(Source excerpt)
## Start

ИЗУЧЕНИЕ ТЕРМИЧЕСКОЙ И ТЕРМООКИСЛИТЕЛЬНОЙ ДЕСТРУКЦИИ СОПОЛИМЕРОВ НА ОСНОВЕ СТИРОЛА, МЕТИЛМЕТАКРИЛАТА И АКРИЛОНИТРИЛА

Мавланов Бобохон Арашович

доц.,

Бухарского инженерно-технологического института, Республика Узбекистан, г. Бухара

ABSTRACT

The article studied the thermal and thermal-oxidative stability of copolymers based on styrene. It was revealed that the insertion of a small amount (0.5-3.0 mass %) of heterocyclic methylmethacrylate units in the composition of polystyrene contributes to a significant increase in their resistance to thermal oxidative degradation.

АННОТАЦИЯ

В статье изучены термическая и термоокислительная стабильности сополимеров на основе стирола, метилметакрилата и акрилонитрила. Выявлено что, введение малого количества (0,5-3,0 масс.%) звеньев гетероциклического метилметакрилата в составе полистирола, полиметилметакрилата и полиакрилонитрила способствует существенному повышению стойкости их к термической и термоокислительной деструкции.

Keywords: polymer, copolymer, degradation, stabilization, methyl methacrylate, styrene, polystyrene, thermogravimetric analysis, chromatography, monometric method, thermogravimetric analysis, thermooxidative degradation.

Ключевые слова: полимер, сополимер, деструкция, стабилизация, метилметакрилат, стирол, полистирол, термогравиметрический анализа, хроматография, монометрический метод, термогравиметрический анализ, термоокислительной деструкции.

The efficiency of the use of polymeric materials in the national economy largely depends on the preservation of the properties of polymers under conditions of processing and operation. An increase in the time of reliable operation of polymers is equivalent to the production of many hundreds of thousands of tons of additional products. In this regard, the study of degradation processes, the establishment of the mechanism of polymer decomposition under the interaction of various factors, and the development of ways to increase their stability are relevant [1]. The stabilization of polymers thus becomes one of the most rational ways to save labour costs, natural resources and energy [2].

## End

(Challenges)
- a) Transcribe the part of the excerpt on copolymer degradation that opens with the words containing "В статье изучены" and closes with "анализ, термоокислительной деструкции.".
- b) Using the excerpt on copolymer degradation, decide whether each statement agrees with it, answering yes or no and quoting the deciding words: (i) the heterocyclic methylmethacrylate units are inserted at 0.5 to 3.0 mass %; (ii) inserting these units lowers the resistance of polystyrene to thermal oxidative degradation; (iii) polymer stabilization is described as one of the most rational ways to save labour costs, natural resources and energy.
The lines after the excerpt on copolymer degradation are separate material that has no connection to it.

Dataset excerpts
## Start

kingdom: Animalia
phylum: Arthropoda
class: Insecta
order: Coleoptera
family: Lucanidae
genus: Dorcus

## End

(Final results)
- a)
В статье изучены термическая и термоокислительная стабильности сополимеров на основе стирола, метилметакрилата и акрилонитрила. Выявлено что, введение малого количества (0,5-3,0 масс.%) звеньев гетероциклического метилметакрилата в составе полистирола, полиметилметакрилата и полиакрилонитрила способствует существенному повышению стойкости их к термической и термоокислительной деструкции.

Keywords: polymer, copolymer, degradation, stabilization, methyl methacrylate, styrene, polystyrene, thermogravimetric analysis, chromatography, monometric method, thermogravimetric analysis, thermooxidative degradation.

Ключевые слова: полимер, сополимер, деструкция, стабилизация, метилметакрилат, стирол, полистирол, термогравиметрический анализа, хроматография, монометрический метод, термогравиметрический анализ, термоокислительной деструкции.

- b)
(i) Yes: "a small amount (0.5-3.0 mass %) of heterocyclic methylmethacrylate units"
(ii) No: "contributes to a significant increase in their resistance to thermal oxidative degradation"
(iii) Yes: "The stabilization of polymers thus becomes one of the most rational ways to save labour costs, natural resources and energy"